━━━━━ SUPPLIED RECORDS ━━━━━
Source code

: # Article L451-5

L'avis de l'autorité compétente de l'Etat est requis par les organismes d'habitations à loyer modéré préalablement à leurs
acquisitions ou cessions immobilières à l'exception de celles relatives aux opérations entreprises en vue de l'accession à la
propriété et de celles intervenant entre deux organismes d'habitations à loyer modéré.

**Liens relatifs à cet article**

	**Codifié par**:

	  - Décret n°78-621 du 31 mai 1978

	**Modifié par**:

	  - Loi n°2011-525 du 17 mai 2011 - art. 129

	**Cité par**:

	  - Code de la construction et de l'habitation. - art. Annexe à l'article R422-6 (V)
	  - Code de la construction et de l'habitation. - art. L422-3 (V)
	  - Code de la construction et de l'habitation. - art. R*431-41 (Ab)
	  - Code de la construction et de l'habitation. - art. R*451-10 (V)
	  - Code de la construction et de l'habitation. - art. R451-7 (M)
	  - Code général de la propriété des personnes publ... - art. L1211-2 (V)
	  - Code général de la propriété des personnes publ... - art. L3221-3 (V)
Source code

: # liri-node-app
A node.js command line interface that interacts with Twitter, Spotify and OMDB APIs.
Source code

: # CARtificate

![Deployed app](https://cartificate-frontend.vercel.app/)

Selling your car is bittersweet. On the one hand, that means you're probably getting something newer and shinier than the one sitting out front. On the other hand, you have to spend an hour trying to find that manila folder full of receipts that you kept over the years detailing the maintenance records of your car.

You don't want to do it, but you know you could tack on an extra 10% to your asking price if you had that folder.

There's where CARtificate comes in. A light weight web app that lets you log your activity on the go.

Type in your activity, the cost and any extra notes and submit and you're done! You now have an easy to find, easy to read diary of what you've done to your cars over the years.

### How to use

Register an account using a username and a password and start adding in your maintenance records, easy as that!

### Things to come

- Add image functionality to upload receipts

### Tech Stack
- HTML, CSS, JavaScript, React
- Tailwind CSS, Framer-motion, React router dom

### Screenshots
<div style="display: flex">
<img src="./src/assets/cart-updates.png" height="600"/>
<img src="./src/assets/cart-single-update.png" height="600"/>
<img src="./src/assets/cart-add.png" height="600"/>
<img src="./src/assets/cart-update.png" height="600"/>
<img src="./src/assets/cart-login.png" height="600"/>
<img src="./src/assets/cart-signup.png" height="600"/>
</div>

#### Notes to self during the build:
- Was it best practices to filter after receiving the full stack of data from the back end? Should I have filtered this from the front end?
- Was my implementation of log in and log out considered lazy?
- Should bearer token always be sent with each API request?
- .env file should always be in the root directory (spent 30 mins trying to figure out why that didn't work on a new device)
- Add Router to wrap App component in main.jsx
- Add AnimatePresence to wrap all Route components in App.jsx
━━━━━
REQUIRED WORK: Show the lines of the records that contain the word "celles".

WRITTEN SOLUTION:
acquisitions ou cessions immobilières à l'exception de celles relatives aux opérations entreprises en vue de l'accession à la
propriété et de celles intervenant entre deux organismes d'habitations à loyer modéré.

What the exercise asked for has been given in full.